Maduro ya no asusta, ni siquiera a sus enemigos

Mientras Hugo Chávez sigue en un pedestal ficticio, Nicolás Maduro aparece como un autócrata que perdió hasta el respaldo mínimo. Sus niveles de aprobación en más de una década no superaron el 30%.

¿Qué pasó en Venezuela?

Doce años de Gobierno del heredero de Chávez y la imagen de Maduro es la de un líder debilitado, casi irrelevante. El colmo llegó cuando, tras su captura en Caracas por fuerzas estadounidenses —algo confirmado y ocultado— un secretario de Energía de Estados Unidos fue recibido con ceremonias oficiales en Miraflores.

Las visitas diplomáticas de Washington han dejado de ser una excepción para convertirse en rutina. Venezuela restablece relaciones con los Estados Unidos que se creían rotas desde 2019 y hasta recupera acceso al Fondo Monetario Internacional.

¿Cómo impacta esto?

Este giro muestra que la estrategia original de aislamiento y sanciones está fracasando.

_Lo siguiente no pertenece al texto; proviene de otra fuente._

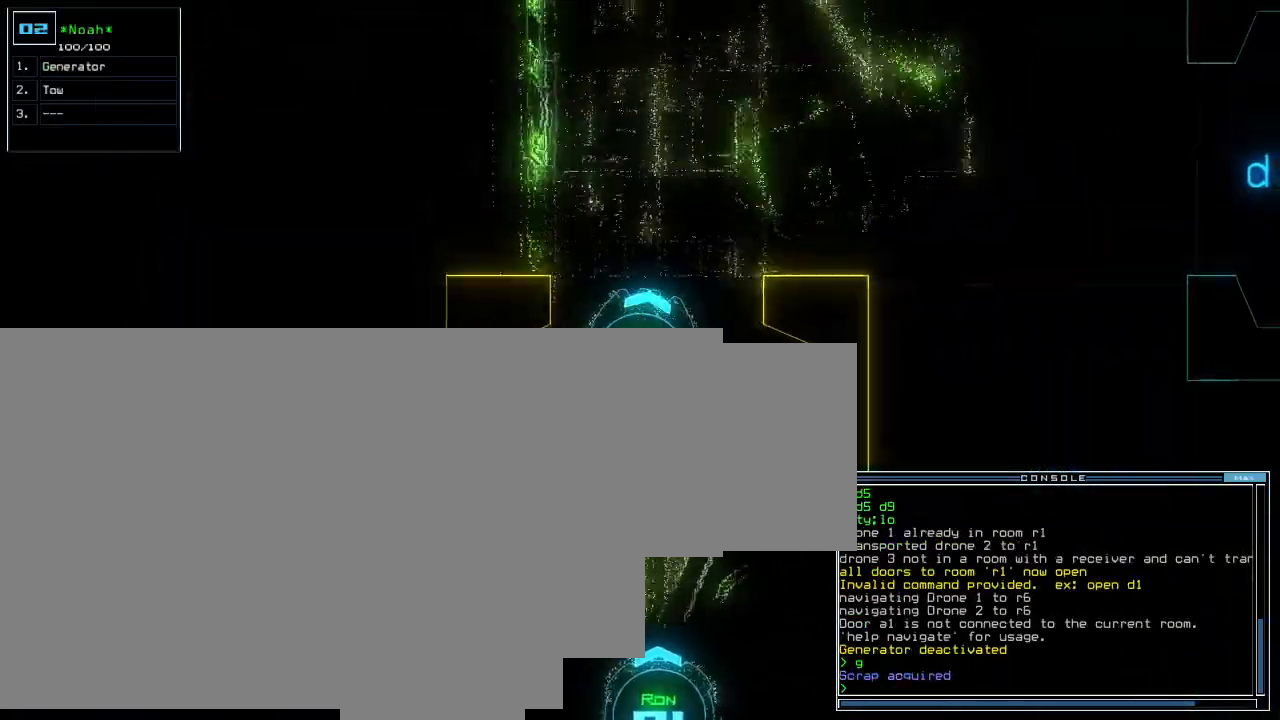
Gameplay with keyboard; each line is a JSON object with the keys held at the frame after it. "events" lists presses ("down") and releases ("up") of "0", "1", "2", "3", "4", "5", "6", "7", "8", "9", "backspace", "equals", "escape", "f9", "minus" and "tilde" between this image and that frame as [ms after this image, input, new state], when the widget could be followed in between. No other keys are recorded. Mouse input is not recorded.
{"keys": [], "events": []}
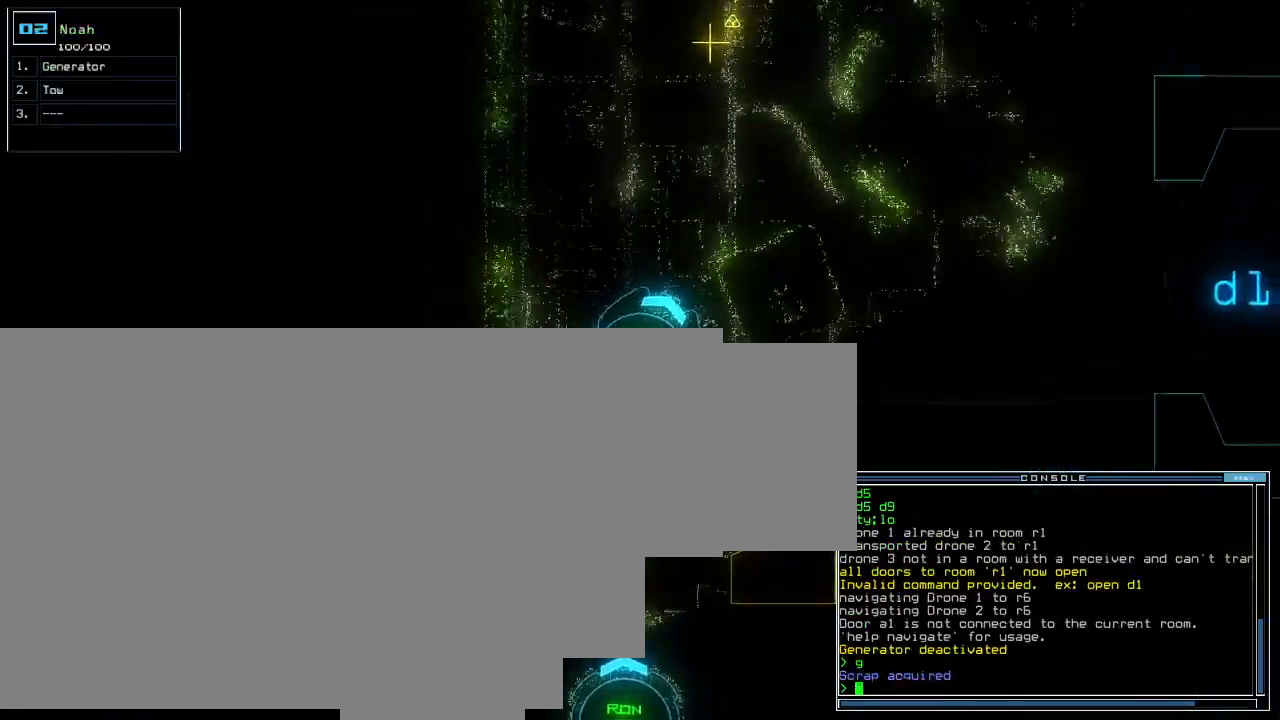
{"keys": [], "events": []}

El régimen de Maduro, debilitado en casa y cuestionado internacionalmente, sostiene su poder gracias a una dependencia directa de potencias extranjeras.

¿Qué sigue?

La readmisión en el FMI y la normalización de contactos con Washington abren un nuevo capítulo. No solo la oposición debe replantear su estrategia, sino que el mundo debe anticipar que la dictadura de segunda generación se adapta para sobrevivir manteniendo el control mientras erosiona las instituciones con un apoyo externo incómodo.